A shipping container with the canister of asteroid Bennu sample onboard a U.S. Air Force C-17 aircraft. (NASA/Molly Wasser) The first samples taken from an asteroid arrived on Earth on Sunday as the National Aeronautics and Space Administration’s (NASA) OSIRIS-REx mission concluded its seven-year-long journey. The samples were taken from the landing point in the Utah Desert to the space agency’s facility in Houston.
Samples carried by the OSIRIS-REx mission are important because asteroids like Bennu can act as “time capsules” of the earliest history of our solar system. They can preserve chemical signatures from a long time ago when the universe was a younger place. In fact, it is even possible that they contain samples of the ancient building blocks of life.
After scooping samples from the asteroid, the mission conducted a “parcel drop” of the capsule containing them. The OSIRIS-REx spacecraft approached Earth and “dropped” the capsule with the right speed, angle and trajectory to ensure that it landed accurately in the drop zone. This is a lot more difficult than it sounds.
Supposing the capsule’s trajectory was at an angle too high, it would have skipped off the atmosphere like a stone skipping across the surface of a lake. If it was angled too low, it would have burnt up in the atmosphere. But since the parcel drop was conducted correctly, it landed exactly where it had to.
After it landed, the sample capsule was disassembled in a clean room, making sure the samples were not contaminated. Its components, including the unopened sample canister, were packed in shipping containers along with environmental samples that the recovery team collected around the capsule’s landing site.

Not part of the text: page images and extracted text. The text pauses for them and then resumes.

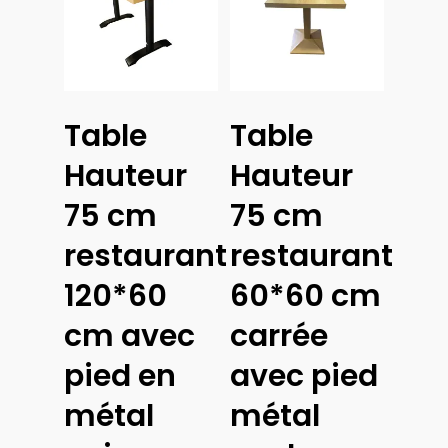
Lire La Suite
Lire La Suite
Table
Table
Hauteur
Hauteur
75 cm
75 cm
restaurant
restaurant
120*60
60*60 cm
cm avec
carrée
pied en
avec pied
métal
métal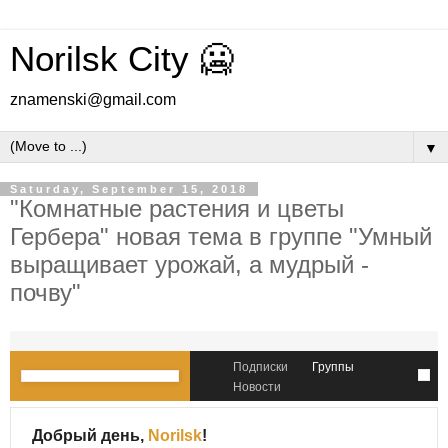
Norilsk City 🥶
znamenski@gmail.com
▼
Saturday, September 15, 2018
"Комнатные растения и цветы
Гербера" новая тема в группе "Умный
выращивает урожай, а мудрый -
почву"
Подписки
Группы
Новости
Добрый день,
Norilsk
!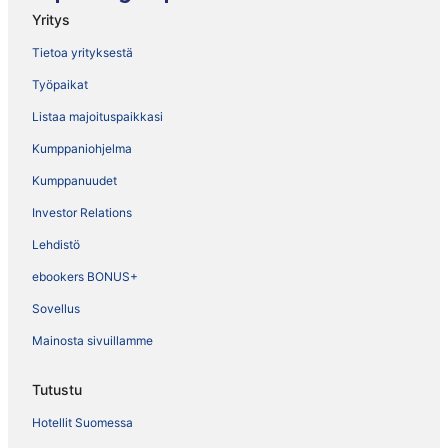
Yritys
Tietoa yrityksestä
Työpaikat
Listaa majoituspaikkasi
Kumppaniohjelma
Kumppanuudet
Investor Relations
Lehdistö
ebookers BONUS+
Sovellus
Mainosta sivuillamme
Tutustu
Hotellit Suomessa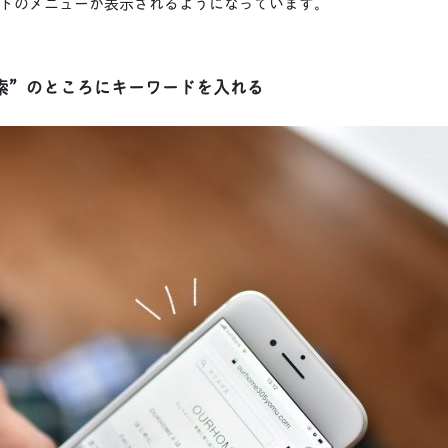
トのメニューが表示されるようになっています。
索”のところにキーワードを入れる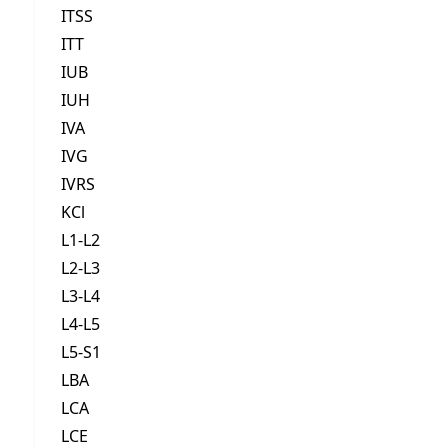
ITSS
ITT
IUB
IUH
IVA
IVG
IVRS
KCl
L1-L2
L2-L3
L3-L4
L4-L5
L5-S1
LBA
LCA
LCE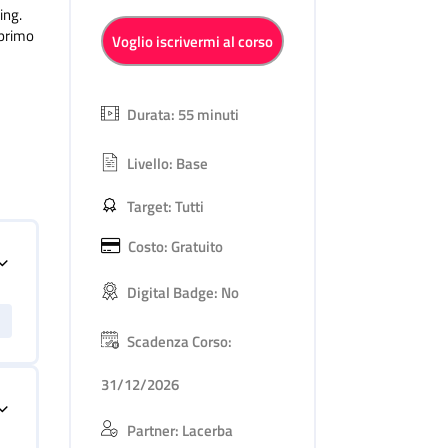
ing.
 primo
Voglio iscrivermi al corso
Durata: 55 minuti
Livello: Base
Target: Tutti
Costo: Gratuito
Digital Badge: No
Scadenza Corso:
31/12/2026
Partner: Lacerba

This picture was taken from outside a temporary clean room set up in a hangar on the Department of Defense’s Utah Test and Training Range. In the picture, OSIRIS-Rex team members are disassembling a capsule, with asteroid sample inside, that landed on the military range on Sept. 24, 2023. (Image Credit: Keegan Barber/NASA)
Now, the samples will spend the next few weeks at a specially-built clean room at Johnson Space Center in Houston. The room has glove boxes custom-built to fit the sample canister. The canister itself contains the TAGSAM (Touch-and-Go Sample Acquisition Mechanism) head inside. This TAGSAM head was at the end of a robotic arm that collected rocks and dust from the surface of asteroid Bennu on October 20, 2022.